Just the facts, ma’am.”
This feeling continues on throughout the entire album, a miasma of relentlessness and many nights of restless sleep, a barely remembered dream nagging at the back of your skull as you run scared through the daylight hours, waiting for night and a chance to hide your head, until you can do it all over again.
“No Translation for No,” “Odd Man Out,” “Drowning In An Inflatable Pool,” “The Lockdown,”are the song titles themselves and read like chapter titles in a book of dark speculative fiction by Harlan Ellison or Kelly Link, daring you to not look away until they’ve burned themselves into your soul.
I’m also really digging the next to last tune, “Only the Wicked Run,” which features a more pared down production, mostly banjo and voice.
He Mickelson’s tired of running; yet still keeping his eyes peeled for an escape route—Hell, ANY escape route!
It’s the last song here, a recorded live warts and all track called “Flickering,” which utilizes all the disparate ingredients from the previous seven songs and makes them work admirably.
A showcase for Mickelson to prove he can successfully pull off this album live, or a last minute addition that just had to be on here, no matter what? Either way, it fits, the banjo being the engine that keeps the whole thing moving, the horn blasts punctuating throughout, Mickelson’s voice like a more mid-western Springsteen, and I swear I hear more than just a smattering of “modern country singer” in Mickelson’s style of vocal delivery. Dwight Yoakum on punk steroids? Brad Paisley sitting in with the Who? (Yeah, I really am that damn crazy.)

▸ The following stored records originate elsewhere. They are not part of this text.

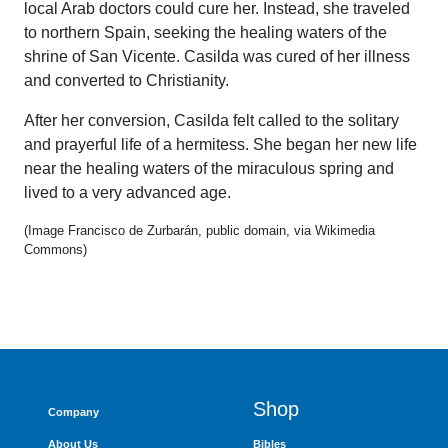
local Arab doctors could cure her. Instead, she traveled
to northern Spain, seeking the healing waters of the
shrine of San Vicente. Casilda was cured of her illness
and converted to Christianity.
After her conversion, Casilda felt called to the solitary
and prayerful life of a hermitess. She began her new life
near the healing waters of the miraculous spring and
lived to a very advanced age.
(Image Francisco de Zurbarán, public domain, via Wikimedia
Commons)
Shop
Company
About Us
Bibles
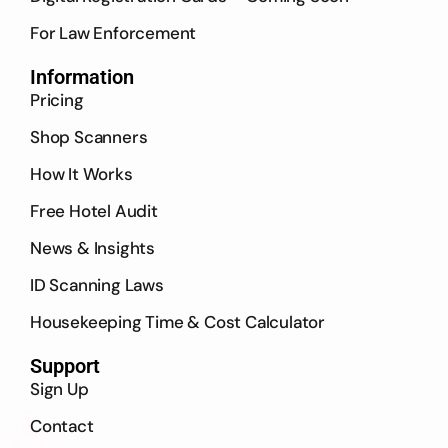
For Law Enforcement
Information
Pricing
Shop Scanners
How It Works
Free Hotel Audit
News & Insights
ID Scanning Laws
Housekeeping Time & Cost Calculator
Support
Sign Up
Contact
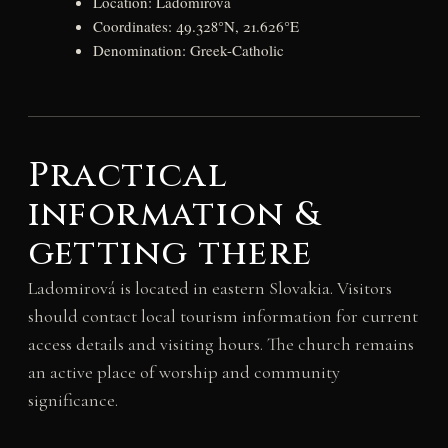
Location: Ladomirová
Coordinates: 49.328°N, 21.626°E
Denomination: Greek-Catholic
Practical
information &
getting there
Ladomirová is located in eastern Slovakia. Visitors
should contact local tourism information for current
access details and visiting hours. The church remains
an active place of worship and community
significance.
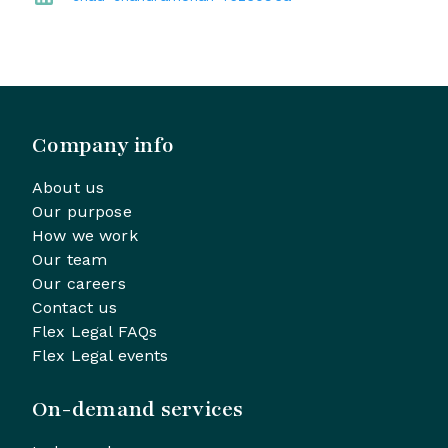
Company info
About us
Our purpose
How we work
Our team
Our careers
Contact us
Flex Legal FAQs
Flex Legal events
On-demand services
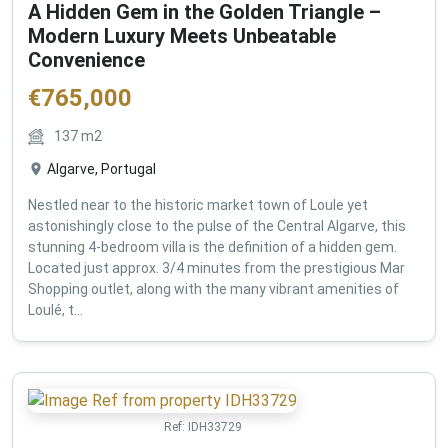
A Hidden Gem in the Golden Triangle –
Modern Luxury Meets Unbeatable
Convenience
€
765,000
137
m2
Algarve, Portugal
Nestled near to the historic market town of Loule yet
astonishingly close to the pulse of the Central Algarve, this
stunning 4-bedroom villa is the definition of a hidden gem.
Located just approx. 3/4 minutes from the prestigious Mar
Shopping outlet, along with the many vibrant amenities of
Loulé, t...
Ref:
IDH33729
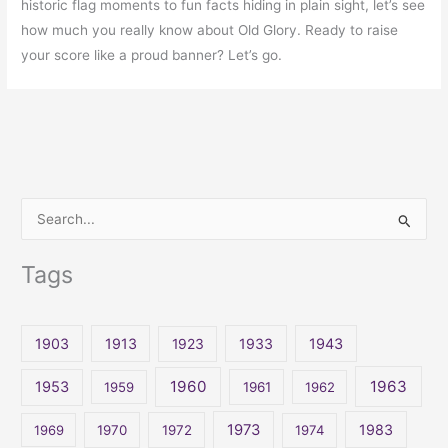
historic flag moments to fun facts hiding in plain sight, let’s see
how much you really know about Old Glory. Ready to raise
your score like a proud banner? Let’s go.
S
e
Tags
a
r
c
1903
1913
1923
1933
1943
h
1960
1963
f
1953
1959
1961
1962
o
1973
1983
1969
1970
1972
1974
r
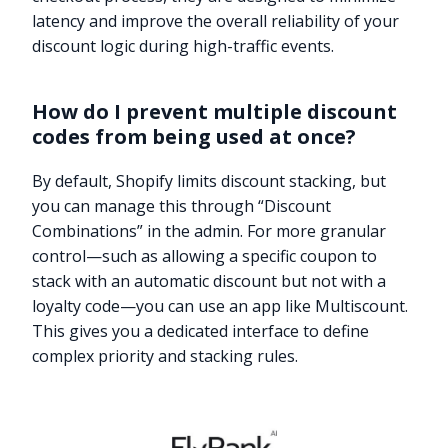
latency and improve the overall reliability of your
discount logic during high-traffic events.
How do I prevent multiple discount
codes from being used at once?
By default, Shopify limits discount stacking, but
you can manage this through “Discount
Combinations” in the admin. For more granular
control—such as allowing a specific coupon to
stack with an automatic discount but not with a
loyalty code—you can use an app like Multiscount.
This gives you a dedicated interface to define
complex priority and stacking rules.
Try it now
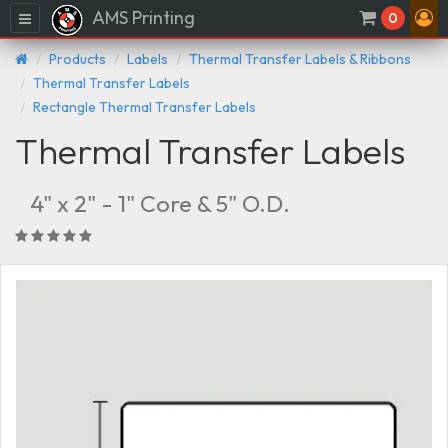
AMS Printing
Menu
0
Products
Labels
Thermal Transfer Labels & Ribbons
Thermal Transfer Labels
Rectangle Thermal Transfer Labels
Thermal Transfer Labels
4" x 2" - 1" Core & 5" O.D.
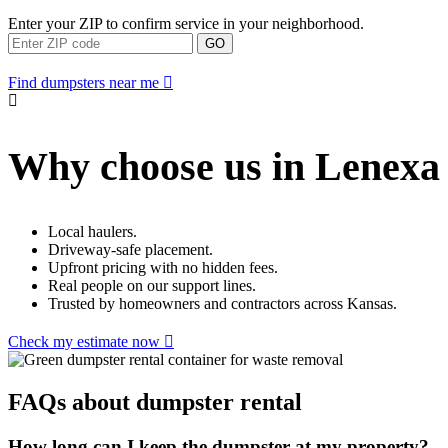
Enter your ZIP to confirm service in your neighborhood.
GO
Find dumpsters near me
Why choose us in Lenexa
Local haulers.
Driveway-safe placement.
Upfront pricing with no hidden fees.
Real people on our support lines.
Trusted by homeowners and contractors across Kansas.
Check my estimate now
FAQs about dumpster rental
How long can I keep the dumpster at my property?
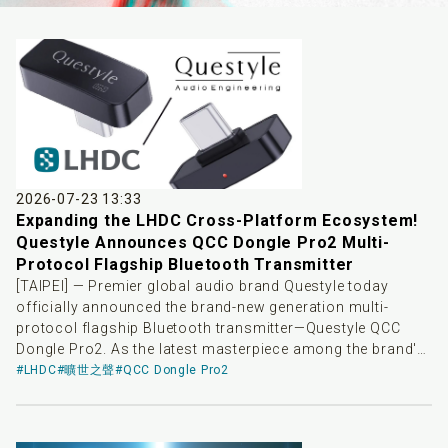
2026-07-23 13:33
Expanding the LHDC Cross-Platform Ecosystem!
Questyle Announces QCC Dongle Pro2 Multi-
Protocol Flagship Bluetooth Transmitter
[TAIPEI] — Premier global audio brand Questyle today
officially announced the brand-new generation multi-
protocol flagship Bluetooth transmitter—Questyle QCC
Dongle Pro2. As the latest masterpiece among the brand's
high-end Bluetooth transmitter products, QCC Dongle Pro2
#LHDC
#曠世之聲
#QCC Dongle Pro2
aims to bridge system barriers across playback devices,
providing consumers' high-end wireless headphones with
a more stable, low-latency, and highly controllable high-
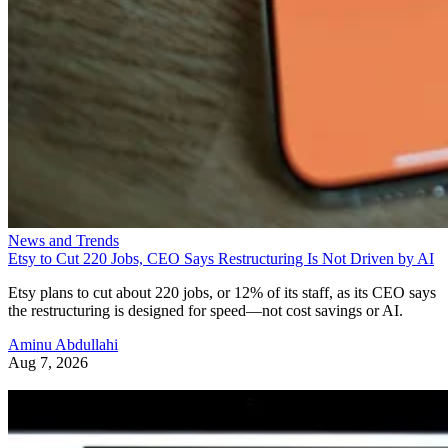
News and Trends
Etsy to Cut 220 Jobs, CEO Says Restructuring Is Not Driven by AI
Etsy plans to cut about 220 jobs, or 12% of its staff, as its CEO says
the restructuring is designed for speed—not cost savings or AI.
Aminu Abdullahi
Aug 7, 2026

Mickelson pleads and wails his way through the song while the rhythm section clears his path.
I’m digging the choice of harmonica, horns, and banjo on several of these tunes. Who needs over saturated and fey guitar solos when you have so many more choices out there?

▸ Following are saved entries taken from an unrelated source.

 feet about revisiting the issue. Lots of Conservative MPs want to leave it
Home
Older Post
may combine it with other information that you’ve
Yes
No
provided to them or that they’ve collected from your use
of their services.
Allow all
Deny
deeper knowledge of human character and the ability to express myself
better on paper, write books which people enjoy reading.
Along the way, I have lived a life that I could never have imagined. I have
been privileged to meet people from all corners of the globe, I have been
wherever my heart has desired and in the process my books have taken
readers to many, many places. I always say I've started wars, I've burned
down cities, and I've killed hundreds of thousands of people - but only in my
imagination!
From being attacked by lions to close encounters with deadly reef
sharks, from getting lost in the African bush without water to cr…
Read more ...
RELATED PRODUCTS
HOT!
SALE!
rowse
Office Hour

Not Mickelson, fearless, feral, headstrong, and ready to gnaw off his own foot if that’s what it takes to make a statement worthy of your attention. And hey, if that’s too gory for you, check out the music video for the song “Jagged Tooth” with charming animation by Nemo ……. Mickelson’s head is in a jar, singing and playing harmonica with a kick ass band.
Strange, yes, but somehow all that works to his advantage and makes him a bit more approachable.
Yeah, he’s serious about his songs, which are his messages to us through the ether, but he’s winking back at us at the same time.
We’re all in this together, so we might as well have some fun while we can.

Review courtesy The Legendary Roy Peak.